The FirstEnergy All-American Soap Box Derby has created a “museum” on the cusp of the 75th running in three weeks.
Derby officials are displaying 77 historical cars, plaques of champs and hall of fame honorees, and memorabilia in an outbuilding at the Topside entrance on George Washington Boulevard.
That might sound modest, but just three weeks ago the treasures were gathering dust in the basement of the derby administration building and lumped sight unseen in a tractor-trailer.
“I said, ‘Why not put these where people can really enjoy them?’ ” said President Joe Mazur, who is working to rebuild the popularity of the nonprofit. The derby museum — while admittedly rudimentary right now — aims to someday have the flavor of the Indianapolis 500 museum, he said.
The champ cars in the new museum — officially called the Hall of Fame and Museum — represent about half of the 140 vehicles that have crossed the All-American finishing line as winners over the years.
All of the winning cars were supposed to be retired, but the derby didn’t have enough space to store all of them, so some cars were disposed of or went home with their owners.
Akron local derby volunteer Bruce Hunsicker preserved about 40 vehicles in a tractor-trailer on his property, Mazur said. Other cars came from nooks and crannies at the derby and from race alumni who sought visibility for their creations.
The featured vehicles include a replica of one of the first cars to race in an event that led to the first Soap Box Derby race.
Bob Gravett’s car — jerry-built from old lumber, wagon wheels and tin — was the inspiration for the initial derby race in Dayton in 1933, the year before the event moved to Akron. Gravett’s car is the derby’s official emblem.
The collection also includes a replica of the infamous winning car from 1973, when James Gronen lost his title for attaching a magnet to the nose of his car.
That car is important historically because the cheating scandal led officials to examine cars more closely both before and after a race.
In fact, part of the inspection process begins next week when 450 local and rally racers from around the country ship their cars to the All-American’s home at Derby Downs for reviews that precede the next championship race on July 21.
The cars will be examined in the museum, a long blue warehouse at the Topside entrance to Derby Downs.
Champ lounge debuts
Right outside the door of the warehouse on a hill overlooking the Akron Fulton Airport the derby will feature another innovation for this year’s race — a champ lounge.
“It’s all about the experience. We want the champs to have a very pleasant experience,” Mazur said. For the first time, racers will have access to a tent with Xboxes, computers, boom boxes, refrigerators, TVs, picnic tables and more during their downtime.
A mini-All-American Soap Box Derby race has been added this year. Racers will receive a small wood, metal and plastic car when they arrive in Akron that they can paint and decorate. “This is our version of the Pinewood Derby,” the Cub Scout racing program, Mazur said. The winning racer will get a title and a trophy.
Goodyear Tire & Rubber Co., which has been a sponsor in the past, provided money to increase the scholarships to a total of $30,000. That means the six top winners in the rally and local divisions each will get $5,000, about double of last year. Another $15,000 in awards for second- and third-place winners will not change.

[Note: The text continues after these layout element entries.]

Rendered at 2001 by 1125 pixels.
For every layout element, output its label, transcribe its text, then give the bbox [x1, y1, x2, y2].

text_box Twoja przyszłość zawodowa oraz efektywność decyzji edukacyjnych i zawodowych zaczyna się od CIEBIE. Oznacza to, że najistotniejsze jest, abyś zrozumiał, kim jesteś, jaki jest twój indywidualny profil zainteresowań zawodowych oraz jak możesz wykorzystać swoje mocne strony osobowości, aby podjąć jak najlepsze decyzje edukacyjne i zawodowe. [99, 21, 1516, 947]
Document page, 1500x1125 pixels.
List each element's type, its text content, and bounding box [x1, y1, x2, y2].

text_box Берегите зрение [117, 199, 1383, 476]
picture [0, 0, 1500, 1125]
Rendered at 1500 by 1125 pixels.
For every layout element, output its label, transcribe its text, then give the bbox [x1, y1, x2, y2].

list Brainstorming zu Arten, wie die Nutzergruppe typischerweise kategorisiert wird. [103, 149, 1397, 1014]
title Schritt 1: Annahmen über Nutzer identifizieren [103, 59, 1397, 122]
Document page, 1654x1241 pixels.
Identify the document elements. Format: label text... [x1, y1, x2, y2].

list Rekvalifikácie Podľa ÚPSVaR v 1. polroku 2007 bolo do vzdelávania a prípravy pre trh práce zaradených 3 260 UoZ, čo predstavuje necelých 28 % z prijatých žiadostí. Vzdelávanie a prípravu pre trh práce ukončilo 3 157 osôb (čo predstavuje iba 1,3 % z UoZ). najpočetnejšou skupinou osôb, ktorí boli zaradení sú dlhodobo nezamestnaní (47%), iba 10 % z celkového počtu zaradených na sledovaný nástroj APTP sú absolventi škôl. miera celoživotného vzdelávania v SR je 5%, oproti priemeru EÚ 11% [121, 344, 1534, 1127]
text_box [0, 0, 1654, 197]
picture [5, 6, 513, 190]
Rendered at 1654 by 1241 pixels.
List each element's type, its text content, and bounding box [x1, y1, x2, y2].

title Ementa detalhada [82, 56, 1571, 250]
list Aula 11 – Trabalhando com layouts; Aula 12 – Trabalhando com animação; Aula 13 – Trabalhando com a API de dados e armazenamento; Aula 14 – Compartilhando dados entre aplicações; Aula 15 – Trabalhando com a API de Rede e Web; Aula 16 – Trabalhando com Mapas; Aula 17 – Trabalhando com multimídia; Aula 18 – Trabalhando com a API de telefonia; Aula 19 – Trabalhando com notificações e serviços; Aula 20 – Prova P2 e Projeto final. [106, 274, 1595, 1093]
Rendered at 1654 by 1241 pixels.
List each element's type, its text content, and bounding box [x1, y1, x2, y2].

The awards for the top winners undoubtedly are more generous than they have been in the recent past. When Chevy fueled the derby as the national sponsor in the 1950s, the winner got a full-ride scholarship and the second-place winner, a new car.
“So we’ve got a way to go,” Mazur said.
As for the museum, it will be open to the public during derby office hours from August through June.
While it will be closed in July because of preparations for the All-American, the museum will be open to the public from 5:30 to 7:30 p.m. July 19, the Thursday of race week.
Mazur is accepting memorabilia for the museum, from helmets to cars to press hats to photos. Call him at 330-733-8723.